Skip to main content

Operations

This section covers best practices for running your CSEs in production, including monitoring, recovery, and failover strategies.

Monitoring Health (Latency, Throughput, Errors)

Each CSE includes built-in support for Prometheus / StatsD metrics export, allowing you to monitor system performance, health, and job statistics.

To enable Prometheus mode, configure the following environment variables:

METRICS_EXPORTER=prometheus
METRICS_PROMETHEUS_MODE=scrape
METRICS_PROMETHEUS_BIND_ADDR=0.0.0.0:4321

If you're running CSEs in Docker, don’t forget to bind the Prometheus port (e.g. 4321) to allow access from your metrics infrastructure.

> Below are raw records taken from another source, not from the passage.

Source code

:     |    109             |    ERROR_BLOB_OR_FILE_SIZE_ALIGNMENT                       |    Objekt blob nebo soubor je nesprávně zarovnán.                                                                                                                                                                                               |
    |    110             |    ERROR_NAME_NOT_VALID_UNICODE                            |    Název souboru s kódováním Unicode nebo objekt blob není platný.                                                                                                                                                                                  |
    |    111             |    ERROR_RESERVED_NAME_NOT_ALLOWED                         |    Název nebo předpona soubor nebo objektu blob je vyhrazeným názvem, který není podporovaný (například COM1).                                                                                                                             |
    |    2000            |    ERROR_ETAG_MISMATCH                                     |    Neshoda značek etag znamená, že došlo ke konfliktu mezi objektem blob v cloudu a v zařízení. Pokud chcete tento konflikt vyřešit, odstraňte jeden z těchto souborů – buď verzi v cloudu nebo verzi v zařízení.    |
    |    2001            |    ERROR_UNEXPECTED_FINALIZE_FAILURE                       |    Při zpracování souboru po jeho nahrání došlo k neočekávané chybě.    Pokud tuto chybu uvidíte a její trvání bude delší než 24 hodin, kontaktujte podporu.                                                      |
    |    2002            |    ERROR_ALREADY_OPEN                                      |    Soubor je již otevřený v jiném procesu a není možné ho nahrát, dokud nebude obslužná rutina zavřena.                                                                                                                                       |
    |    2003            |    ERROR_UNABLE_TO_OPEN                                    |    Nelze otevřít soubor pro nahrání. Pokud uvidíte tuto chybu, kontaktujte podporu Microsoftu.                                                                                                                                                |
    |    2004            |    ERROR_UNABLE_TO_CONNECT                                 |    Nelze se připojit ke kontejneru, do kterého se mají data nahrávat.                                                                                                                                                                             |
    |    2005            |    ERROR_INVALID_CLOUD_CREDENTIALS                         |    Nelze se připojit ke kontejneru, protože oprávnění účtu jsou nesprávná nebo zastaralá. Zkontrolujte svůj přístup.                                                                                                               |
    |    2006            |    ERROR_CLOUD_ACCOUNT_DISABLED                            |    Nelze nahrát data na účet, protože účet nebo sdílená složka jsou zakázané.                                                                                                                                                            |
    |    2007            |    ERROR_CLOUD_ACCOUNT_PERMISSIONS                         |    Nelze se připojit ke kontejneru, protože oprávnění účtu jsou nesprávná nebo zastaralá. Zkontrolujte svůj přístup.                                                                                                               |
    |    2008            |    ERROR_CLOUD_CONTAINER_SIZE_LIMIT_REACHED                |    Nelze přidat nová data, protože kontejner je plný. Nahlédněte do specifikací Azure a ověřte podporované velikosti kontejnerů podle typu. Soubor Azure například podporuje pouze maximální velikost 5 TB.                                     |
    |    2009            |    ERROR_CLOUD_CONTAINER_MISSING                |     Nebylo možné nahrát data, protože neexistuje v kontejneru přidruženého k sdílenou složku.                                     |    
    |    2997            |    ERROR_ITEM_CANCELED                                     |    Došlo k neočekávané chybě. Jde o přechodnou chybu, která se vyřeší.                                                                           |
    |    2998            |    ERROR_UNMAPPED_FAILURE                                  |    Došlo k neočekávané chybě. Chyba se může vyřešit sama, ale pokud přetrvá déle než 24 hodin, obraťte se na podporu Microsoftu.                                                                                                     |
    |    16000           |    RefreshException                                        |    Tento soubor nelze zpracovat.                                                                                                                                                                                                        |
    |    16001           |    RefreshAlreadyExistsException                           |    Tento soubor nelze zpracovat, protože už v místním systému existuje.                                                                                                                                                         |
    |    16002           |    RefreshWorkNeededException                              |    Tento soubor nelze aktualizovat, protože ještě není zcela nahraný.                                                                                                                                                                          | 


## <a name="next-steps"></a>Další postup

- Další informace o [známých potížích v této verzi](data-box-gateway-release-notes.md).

We do not collect logs or metrics from your node. All exported metrics are for your internal monitoring only.

Metrics Sent to TACEO:Proof

While we don’t ingest logs or metrics, your CSE does send minimal runtime measurements when submitting job results. These include:

  • Time to establish network connections
  • Time to run the coSNARK prover
  • Time to download blueprint artifacts (e.g., Proving Key, Verification Key, Circuit)

These are used solely for job-level tracing and auditing, not continuous telemetry.

Auto-Recovery & Failover

Each CSE instance is stateless and identified by your secret key phrase. From TACEO:Proof’s perspective, restarting your CSE creates a fresh logical instance—there’s no persistent session management required.

If you’re using our official Docker image, it comes preconfigured with:

restart: unless-stopped

This ensures your CSE will automatically restart on crashes or restarts, keeping your node reliably online.

🛠️ Best Practice: On any unrecoverable error, your first line of defense is to restart the CSE process. This is safe and expected behavior in our architecture.